Jarmusch has been too content to float with a certain stream of non-committal hipsterism to be sensitive to some of the more decisive processes. And this seriously weakens his filmmaking. Paterson was a more promising effort, but here too, in the end, he retreated into somewhat easy “quirkiness.”
He has a reputation as an “independent” filmmaker. And in so far as he has demonstrated an amused skepticism toward official American life and morals, has not thrown in his lot with Hollywood, has never directed a superhero movie (and doesn’t appear likely to direct one), has eschewed the worst sort of cheap, disoriented—but marketable—violence associated with Quentin Tarantino or Martin Scorsese, the reputation is relatively deserved. Numerous performers aspire to work with him, in some cases for less than their usual salaries.

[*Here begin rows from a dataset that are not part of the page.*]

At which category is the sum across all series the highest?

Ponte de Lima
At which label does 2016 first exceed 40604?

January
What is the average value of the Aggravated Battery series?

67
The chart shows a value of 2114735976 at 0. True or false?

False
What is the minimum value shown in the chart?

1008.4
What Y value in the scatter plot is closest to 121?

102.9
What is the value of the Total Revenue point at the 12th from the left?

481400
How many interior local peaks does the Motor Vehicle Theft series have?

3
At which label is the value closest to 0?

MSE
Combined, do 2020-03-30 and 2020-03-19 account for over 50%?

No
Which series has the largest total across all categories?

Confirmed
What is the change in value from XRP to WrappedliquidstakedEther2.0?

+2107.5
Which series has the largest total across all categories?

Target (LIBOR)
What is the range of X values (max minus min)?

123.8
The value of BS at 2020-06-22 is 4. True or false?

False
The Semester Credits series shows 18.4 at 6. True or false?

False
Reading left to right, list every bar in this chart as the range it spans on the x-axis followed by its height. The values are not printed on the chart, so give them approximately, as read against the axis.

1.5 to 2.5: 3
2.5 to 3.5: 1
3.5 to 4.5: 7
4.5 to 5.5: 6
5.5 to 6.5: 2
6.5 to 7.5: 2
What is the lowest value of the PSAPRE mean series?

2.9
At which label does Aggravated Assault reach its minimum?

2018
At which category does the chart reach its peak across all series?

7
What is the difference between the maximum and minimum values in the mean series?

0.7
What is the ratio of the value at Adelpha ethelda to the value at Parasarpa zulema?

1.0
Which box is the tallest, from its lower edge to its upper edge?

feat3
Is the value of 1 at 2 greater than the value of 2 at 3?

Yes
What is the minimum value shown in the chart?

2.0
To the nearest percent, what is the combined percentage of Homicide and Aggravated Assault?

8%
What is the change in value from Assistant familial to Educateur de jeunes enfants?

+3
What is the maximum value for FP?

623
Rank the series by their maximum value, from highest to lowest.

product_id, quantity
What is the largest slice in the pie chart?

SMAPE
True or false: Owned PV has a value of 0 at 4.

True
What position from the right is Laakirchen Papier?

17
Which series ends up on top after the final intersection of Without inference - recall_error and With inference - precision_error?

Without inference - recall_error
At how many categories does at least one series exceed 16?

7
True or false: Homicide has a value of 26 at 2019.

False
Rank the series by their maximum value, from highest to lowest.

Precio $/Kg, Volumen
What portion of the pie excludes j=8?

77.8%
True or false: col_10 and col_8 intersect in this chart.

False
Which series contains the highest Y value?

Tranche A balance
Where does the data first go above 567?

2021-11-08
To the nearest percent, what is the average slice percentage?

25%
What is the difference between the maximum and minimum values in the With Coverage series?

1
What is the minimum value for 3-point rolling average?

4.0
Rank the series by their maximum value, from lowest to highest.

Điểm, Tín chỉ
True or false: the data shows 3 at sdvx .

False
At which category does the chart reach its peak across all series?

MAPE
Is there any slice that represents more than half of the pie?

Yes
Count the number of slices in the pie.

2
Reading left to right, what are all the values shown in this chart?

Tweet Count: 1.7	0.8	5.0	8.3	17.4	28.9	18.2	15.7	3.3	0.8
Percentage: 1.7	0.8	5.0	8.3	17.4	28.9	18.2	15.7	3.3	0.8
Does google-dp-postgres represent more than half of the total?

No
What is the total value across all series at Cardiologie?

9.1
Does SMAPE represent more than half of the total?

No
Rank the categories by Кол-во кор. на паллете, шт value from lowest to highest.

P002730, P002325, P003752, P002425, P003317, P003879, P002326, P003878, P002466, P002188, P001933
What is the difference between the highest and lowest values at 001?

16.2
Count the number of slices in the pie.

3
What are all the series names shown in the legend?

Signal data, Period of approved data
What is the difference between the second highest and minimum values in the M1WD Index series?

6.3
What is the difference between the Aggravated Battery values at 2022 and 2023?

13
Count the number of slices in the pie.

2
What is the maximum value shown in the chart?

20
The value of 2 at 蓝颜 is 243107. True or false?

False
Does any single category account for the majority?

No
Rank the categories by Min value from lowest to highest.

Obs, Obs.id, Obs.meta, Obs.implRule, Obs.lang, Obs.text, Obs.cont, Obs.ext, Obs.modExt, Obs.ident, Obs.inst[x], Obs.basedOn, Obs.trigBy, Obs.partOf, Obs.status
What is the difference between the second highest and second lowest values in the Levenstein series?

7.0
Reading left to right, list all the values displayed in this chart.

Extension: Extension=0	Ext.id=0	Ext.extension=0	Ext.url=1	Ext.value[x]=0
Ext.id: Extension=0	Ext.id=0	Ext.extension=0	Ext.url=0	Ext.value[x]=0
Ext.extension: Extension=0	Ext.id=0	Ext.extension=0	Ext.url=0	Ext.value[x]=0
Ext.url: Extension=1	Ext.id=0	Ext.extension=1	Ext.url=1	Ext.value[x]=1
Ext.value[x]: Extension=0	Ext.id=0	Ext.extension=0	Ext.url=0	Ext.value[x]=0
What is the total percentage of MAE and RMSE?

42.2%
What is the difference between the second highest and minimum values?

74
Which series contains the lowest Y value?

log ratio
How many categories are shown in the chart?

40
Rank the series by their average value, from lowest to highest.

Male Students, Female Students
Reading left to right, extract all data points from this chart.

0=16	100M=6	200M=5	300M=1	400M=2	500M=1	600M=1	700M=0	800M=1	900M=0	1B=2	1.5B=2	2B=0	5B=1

However, artistic “independence,” ultimately, has to mean something more than merely avoiding the worst, most destructive traps set by the film industry and dominant culture. To work out a genuinely independent-critical stance toward the existing order, which would also mean separating oneself out from the “cool” and lazy artistic milieu in certain big cities—that, unfortunately, has been beyond Jarmusch’s grasp. He has not asked enough of himself.